(WHAT THE TASK REQUIRES)
Each record, in full, must be restated word for word.

(DATA FOR THIS TASK)
════════════════

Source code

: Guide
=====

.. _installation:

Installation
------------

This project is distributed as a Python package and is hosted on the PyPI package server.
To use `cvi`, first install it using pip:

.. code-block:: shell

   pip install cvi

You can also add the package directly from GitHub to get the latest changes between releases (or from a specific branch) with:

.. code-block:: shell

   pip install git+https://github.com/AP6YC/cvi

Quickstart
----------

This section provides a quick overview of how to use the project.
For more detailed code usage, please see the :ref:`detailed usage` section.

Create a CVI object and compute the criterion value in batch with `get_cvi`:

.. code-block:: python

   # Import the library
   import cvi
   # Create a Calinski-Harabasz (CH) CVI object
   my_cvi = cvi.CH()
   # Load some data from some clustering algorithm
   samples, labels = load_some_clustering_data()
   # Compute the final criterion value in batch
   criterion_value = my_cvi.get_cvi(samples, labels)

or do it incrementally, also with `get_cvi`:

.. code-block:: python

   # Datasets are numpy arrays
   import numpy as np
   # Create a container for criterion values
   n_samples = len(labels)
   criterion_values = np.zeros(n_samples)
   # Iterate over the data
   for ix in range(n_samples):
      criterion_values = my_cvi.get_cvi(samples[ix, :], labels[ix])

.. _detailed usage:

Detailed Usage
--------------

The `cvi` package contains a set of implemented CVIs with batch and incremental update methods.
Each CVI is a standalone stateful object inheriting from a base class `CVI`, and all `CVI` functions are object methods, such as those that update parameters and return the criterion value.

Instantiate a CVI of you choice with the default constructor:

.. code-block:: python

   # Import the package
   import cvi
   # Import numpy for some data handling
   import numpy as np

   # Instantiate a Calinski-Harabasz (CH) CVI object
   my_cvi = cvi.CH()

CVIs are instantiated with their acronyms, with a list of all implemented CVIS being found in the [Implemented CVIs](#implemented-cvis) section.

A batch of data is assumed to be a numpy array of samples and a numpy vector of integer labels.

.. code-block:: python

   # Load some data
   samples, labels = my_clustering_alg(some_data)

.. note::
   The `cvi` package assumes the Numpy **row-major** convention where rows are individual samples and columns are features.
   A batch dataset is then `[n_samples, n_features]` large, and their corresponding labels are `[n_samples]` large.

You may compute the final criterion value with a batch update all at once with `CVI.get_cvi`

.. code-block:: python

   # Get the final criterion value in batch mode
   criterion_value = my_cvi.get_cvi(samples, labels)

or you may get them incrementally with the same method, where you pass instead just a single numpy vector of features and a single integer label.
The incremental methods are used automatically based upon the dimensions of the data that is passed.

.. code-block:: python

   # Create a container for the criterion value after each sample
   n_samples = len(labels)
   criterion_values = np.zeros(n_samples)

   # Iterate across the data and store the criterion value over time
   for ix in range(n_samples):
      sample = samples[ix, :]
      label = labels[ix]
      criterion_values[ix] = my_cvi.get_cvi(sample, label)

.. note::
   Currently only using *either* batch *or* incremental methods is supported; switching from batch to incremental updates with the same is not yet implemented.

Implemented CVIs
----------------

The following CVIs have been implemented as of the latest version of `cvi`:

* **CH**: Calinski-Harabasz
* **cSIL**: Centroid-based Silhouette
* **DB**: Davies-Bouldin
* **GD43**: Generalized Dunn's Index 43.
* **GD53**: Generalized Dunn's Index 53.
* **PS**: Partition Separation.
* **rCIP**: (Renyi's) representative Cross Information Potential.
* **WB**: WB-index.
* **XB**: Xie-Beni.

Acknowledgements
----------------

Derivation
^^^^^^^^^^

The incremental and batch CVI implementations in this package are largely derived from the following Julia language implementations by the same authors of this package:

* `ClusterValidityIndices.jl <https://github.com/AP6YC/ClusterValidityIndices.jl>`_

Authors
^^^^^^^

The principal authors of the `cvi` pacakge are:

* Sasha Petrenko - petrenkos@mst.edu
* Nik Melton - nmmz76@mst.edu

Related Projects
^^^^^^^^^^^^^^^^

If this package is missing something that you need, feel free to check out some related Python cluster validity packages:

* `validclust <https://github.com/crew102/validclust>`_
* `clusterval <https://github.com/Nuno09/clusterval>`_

════════════════

(ANSWER)
Source code

: Guide
=====

.. _installation:

Installation
------------

This project is distributed as a Python package and is hosted on the PyPI package server.
To use `cvi`, first install it using pip:

.. code-block:: shell

   pip install cvi

You can also add the package directly from GitHub to get the latest changes between releases (or from a specific branch) with:

.. code-block:: shell

   pip install git+https://github.com/AP6YC/cvi

Quickstart
----------

This section provides a quick overview of how to use the project.
For more detailed code usage, please see the :ref:`detailed usage` section.

Create a CVI object and compute the criterion value in batch with `get_cvi`:

.. code-block:: python

   # Import the library
   import cvi
   # Create a Calinski-Harabasz (CH) CVI object
   my_cvi = cvi.CH()
   # Load some data from some clustering algorithm
   samples, labels = load_some_clustering_data()
   # Compute the final criterion value in batch
   criterion_value = my_cvi.get_cvi(samples, labels)

or do it incrementally, also with `get_cvi`:

.. code-block:: python

   # Datasets are numpy arrays
   import numpy as np
   # Create a container for criterion values
   n_samples = len(labels)
   criterion_values = np.zeros(n_samples)
   # Iterate over the data
   for ix in range(n_samples):
      criterion_values = my_cvi.get_cvi(samples[ix, :], labels[ix])

.. _detailed usage:

Detailed Usage
--------------

The `cvi` package contains a set of implemented CVIs with batch and incremental update methods.
Each CVI is a standalone stateful object inheriting from a base class `CVI`, and all `CVI` functions are object methods, such as those that update parameters and return the criterion value.

Instantiate a CVI of you choice with the default constructor:

.. code-block:: python

   # Import the package
   import cvi
   # Import numpy for some data handling
   import numpy as np

   # Instantiate a Calinski-Harabasz (CH) CVI object
   my_cvi = cvi.CH()

CVIs are instantiated with their acronyms, with a list of all implemented CVIS being found in the [Implemented CVIs](#implemented-cvis) section.

A batch of data is assumed to be a numpy array of samples and a numpy vector of integer labels.

.. code-block:: python

   # Load some data
   samples, labels = my_clustering_alg(some_data)

.. note::
   The `cvi` package assumes the Numpy **row-major** convention where rows are individual samples and columns are features.
   A batch dataset is then `[n_samples, n_features]` large, and their corresponding labels are `[n_samples]` large.

You may compute the final criterion value with a batch update all at once with `CVI.get_cvi`

.. code-block:: python

   # Get the final criterion value in batch mode
   criterion_value = my_cvi.get_cvi(samples, labels)

or you may get them incrementally with the same method, where you pass instead just a single numpy vector of features and a single integer label.
The incremental methods are used automatically based upon the dimensions of the data that is passed.

.. code-block:: python

   # Create a container for the criterion value after each sample
   n_samples = len(labels)
   criterion_values = np.zeros(n_samples)

   # Iterate across the data and store the criterion value over time
   for ix in range(n_samples):
      sample = samples[ix, :]
      label = labels[ix]
      criterion_values[ix] = my_cvi.get_cvi(sample, label)

.. note::
   Currently only using *either* batch *or* incremental methods is supported; switching from batch to incremental updates with the same is not yet implemented.

Implemented CVIs
----------------

The following CVIs have been implemented as of the latest version of `cvi`:

* **CH**: Calinski-Harabasz
* **cSIL**: Centroid-based Silhouette
* **DB**: Davies-Bouldin
* **GD43**: Generalized Dunn's Index 43.
* **GD53**: Generalized Dunn's Index 53.
* **PS**: Partition Separation.
* **rCIP**: (Renyi's) representative Cross Information Potential.
* **WB**: WB-index.
* **XB**: Xie-Beni.

Acknowledgements
----------------

Derivation
^^^^^^^^^^

The incremental and batch CVI implementations in this package are largely derived from the following Julia language implementations by the same authors of this package:

* `ClusterValidityIndices.jl <https://github.com/AP6YC/ClusterValidityIndices.jl>`_

Authors
^^^^^^^

The principal authors of the `cvi` pacakge are:

* Sasha Petrenko - petrenkos@mst.edu
* Nik Melton - nmmz76@mst.edu

Related Projects
^^^^^^^^^^^^^^^^

If this package is missing something that you need, feel free to check out some related Python cluster validity packages:

* `validclust <https://github.com/crew102/validclust>`_
* `clusterval <https://github.com/Nuno09/clusterval>`_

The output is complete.